Droit de retrait à la SNCF: la querelle juridico-politique se poursuit

PARIS, 21 octobre 2019 (AFP) – Entre exercice d’un « droit de retrait » dans les clous ou au contraire « détourné », la querelle juridique à la SNCF s’est poursuivie sur le terrain politique, la CGT et le gouvernement se renvoyant la responsabilité du conflit.

« Vendredi soir, nous étions à deux doigts de trouver des solutions » avec la direction et « c’est le gouvernement qui a interdit toute négociation et donc qui nous en a fait prendre pour deux jours de plus », a accusé lundi le secrétaire général de la CGT-Cheminots, Laurent Brun.

Samedi à la mi-journée, le Premier ministre Edouard Philippe avait fait irruption de manière fracassante dans le débat en considérant que « le droit de retrait » déclenché par des cheminots après un accident de TER dans les Ardennes, était « détourné ».

Depuis le début, la légitimité de ce droit de retrait, c’est-à-dire la possibilité pour un salarié de cesser le travail en cas de danger grave et imminent pour sa vie ou sa santé (ou s’il constate une défectuosité dans les systèmes de protection), est contestée par la direction et le gouvernement, qui considèrent qu’il s’agit d’une grève « sauvage ».

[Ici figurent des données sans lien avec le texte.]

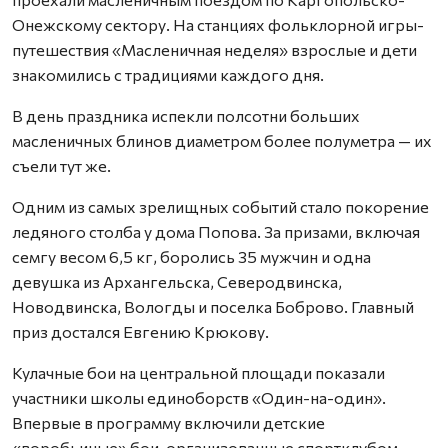
Онежскому сектору. На станциях фольклорной игры-
путешествия «Масленичная неделя» взрослые и дети
знакомились с традициями каждого дня.
В день праздника испекли полсотни больших
масленичных блинов диаметром более полуметра — их
съели тут же.
Одним из самых зрелищных событий стало покорение
ледяного столба у дома Попова. За призами, включая
семгу весом 6,5 кг, боролись 35 мужчин и одна
девушка из Архангельска, Северодвинска,
Новодвинска, Вологды и поселка Боброво. Главный
приз достался Евгению Крюкову.
Кулачные бои на центральной площади показали
участники школы единоборств «Один-на-один».
Впервые в программу включили детские
«воробьиные» бои, организованные спортклубом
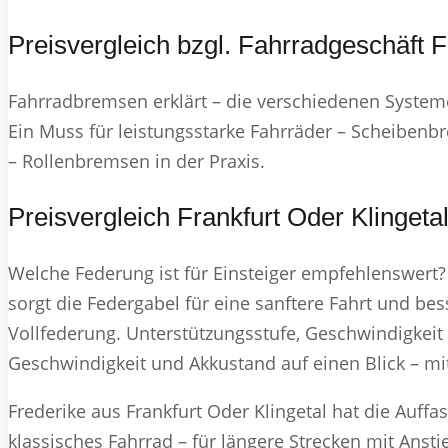
Preisvergleich bzgl. Fahrradgeschäft F
Fahrradbremsen erklärt – die verschiedenen System
Ein Muss für leistungsstarke Fahrräder – Scheibenbr
– Rollenbremsen in der Praxis.
Preisvergleich Frankfurt Oder Klingeta
Welche Federung ist für Einsteiger empfehlenswert
sorgt die Federgabel für eine sanftere Fahrt und bes
Vollfederung. Unterstützungsstufe, Geschwindigkeit
Geschwindigkeit und Akkustand auf einen Blick – mi
Frederike aus Frankfurt Oder Klingetal hat die Auffa
klassisches Fahrrad – für längere Strecken mit Anst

Tous les syndicats affirment que les conditions d’exercice de ce droit étaient réunies. Selon la CGT et l’Unsa, plusieurs courriers de l’inspection du Travail en attestent.

« Je n’ai entendu aucun juriste dire que les conditions légales pour exercer son droit de retrait étaient remplies », a jugé a contrario le patron de la SNCF Guillaume Pepy, qui va très bientôt laisser les rênes de l’entreprise à Jean-Pierre Farandou.

La porte-parole du gouvernement, Sibeth Ndiaye, a elle fait valoir que « la position exprimée par des inspecteurs du travail n’est pas la position de la ministre du Travail ».

« Il appartient à la justice, le cas échéant, dès lors que des sanctions individuelles seront prises par l’entreprise, de statuer, s’il y a lieu, sur la nature de ce droit de retrait. Et la justice a eu à plusieurs reprises, par le passé, l’occasion de statuer en des circonstances similaires », a-t-elle ajouté.

De fait, le droit de retrait a souvent été l’objet de contentieux.

Ainsi, en octobre 2016, le conseil de prud’hommes de Bayonne avait jugé légitime un droit de retrait exercé par trois conducteurs de TER en raison d’un risque de « déshuntage » (rupture de liaison électrique avec les rails).

– Suspension de la conduite des trains –

La controverse juridique n’est pas prête de s’éteindre.

Dans un courrier daté de lundi, l’inspection du Travail du Bas-Rhin préconise de « suspendre la conduite des trains par un agent seul à bord jusqu’à ce que les risques liés au travail isolé du conducteur soient correctement considérés » dans un document prévu à cet effet et que « les mesures de prévention qui en découlent soient prises ».

Ce courrier, dont l’AFP a eu copie, est adressé à la direction de l’établissement SNCF exploitant les TER en Alsace.

Le gouvernement reste sur sa ligne. Pour Agnès Pannier-Runacher, secrétaire d’Etat à l’Economie, la CGT est allée « au-delà de ce qui est raisonnable ». Laurent Brun estime au contraire que les cheminots ont respecté les règles et « ne sont pas sanctionnables ».

Le secrétaire d’État aux Transports, Jean-Baptiste Djebbari, avait estimé samedi que la SNCF pourrait prononcer des sanctions individuelles. La CGT-TEFP, qui représente des agents de l’inspection du Travail, voit dans ces propos des « menaces illicites » qui « constituent une entrave à l’exercice du droit de retrait ».

Reste qu’aucune mesure disciplinaire n’a été prise pour l’instant, même si Guillaume Pepy a prévenu lundi: « Il y aura des retenues sur salaires ».

Il est « trop tôt pour savoir » s’il y aura « des sanctions », a indiqué Florent Monteilhet, secrétaire général adjoint Unsa ferroviaire, interrogé par l’AFP.

Selon Julien Troccaz, secrétaire fédéral de SUD-Rail, la direction a envoyé « trop de lettres de mise en demeure » de reprendre le travail. Ces injonctions « sont illégales » et « dénoncées par des inspections du travail », a-t-il assuré.